| Excerpt to read |
By Mine Yildirim
The right to establish, own, and maintain places of worship is a fundamental part of the right to freedom of religion or belief. This is very clear in the international human rights standards – such as Article 18 of the International Covenant on Civil and Political Rights, to which Turkey is a party. Yet religious communities in Turkey face serious obstacles – both formal and informal – preventing them from enjoying this right effectively, Forum 18 News Service notes. For example, only the Diyanet, or Presidency of Religious Affairs which reports to the Prime Minister’s Office, can open mosques and administer them.
These obstacles are in addition to the fundamental problem that no community – whether Muslim, Jewish, Armenian Apostolic, Greek Orthodox, Syriac Orthodox, Catholic, Protestant, Baha’i, Jehovah’s Witness, or any other – has any legal status in Turkish law. This leads to situations such as communities being unable to legally prove they own buildings they pay property tax on.
Is an Alevi solution close?
A similarly wide range of communities face obstacles affecting places of worship. The largest community which has demanded that this be addressed is the Alevi community, which is around one third of the population. (No reliable survey of religious affiliation numbers exist, not least as many people are reluctant to openly identify themselves as Alevi or from another disfavoured religious group.)
In the run-up to the general election, due on 12 June, they have called for their places of worship – cemevi or cem houses – to be recognised by the state. State Minister Faruk Celik has announced that a solution is close under the ruling Justice and Development Party’s (AKP) “Alevi Opening” process, which attempts to address Alevi concerns. However the Chair of the Alevi Cem Foundation, Professor Izzettin Dogan, told the Haberturk television channel on 24 February that they want to see concrete results.
The AKP might indeed want to find a solution for the Alevi community before the election – but it is unclear what the solution might be, or whether it will be compatible with freedom of religion or belief and the prohibition of discrimination.

| Available data |
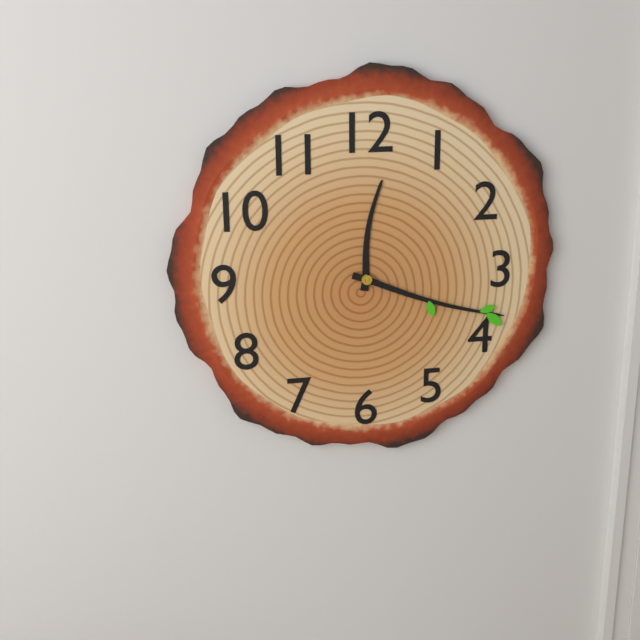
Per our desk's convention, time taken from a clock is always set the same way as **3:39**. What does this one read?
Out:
**12:18**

| What this exercise asks |
**A)** Answer these from the article on worship in Turkey:
(i) Which body is the only one that can open mosques and run them?
(ii) About what share of the population is the Alevi community?
(iii) On what date is the general election due?
**B)** Pull out everything from "Is an Alevi" down to "disfavoured religious group.)" in the article on worship in Turkey, word for word.
The material comes from a different source than the article on worship in Turkey.

| Answers by task |
**A)**
(i) The Diyanet, or Presidency of Religious Affairs
(ii) Around one third
(iii) 12 June

**B)**
Is an Alevi solution close?
A similarly wide range of communities face obstacles affecting places of worship. The largest community which has demanded that this be addressed is the Alevi community, which is around one third of the population. (No reliable survey of religious affiliation numbers exist, not least as many people are reluctant to openly identify themselves as Alevi or from another disfavoured religious group.)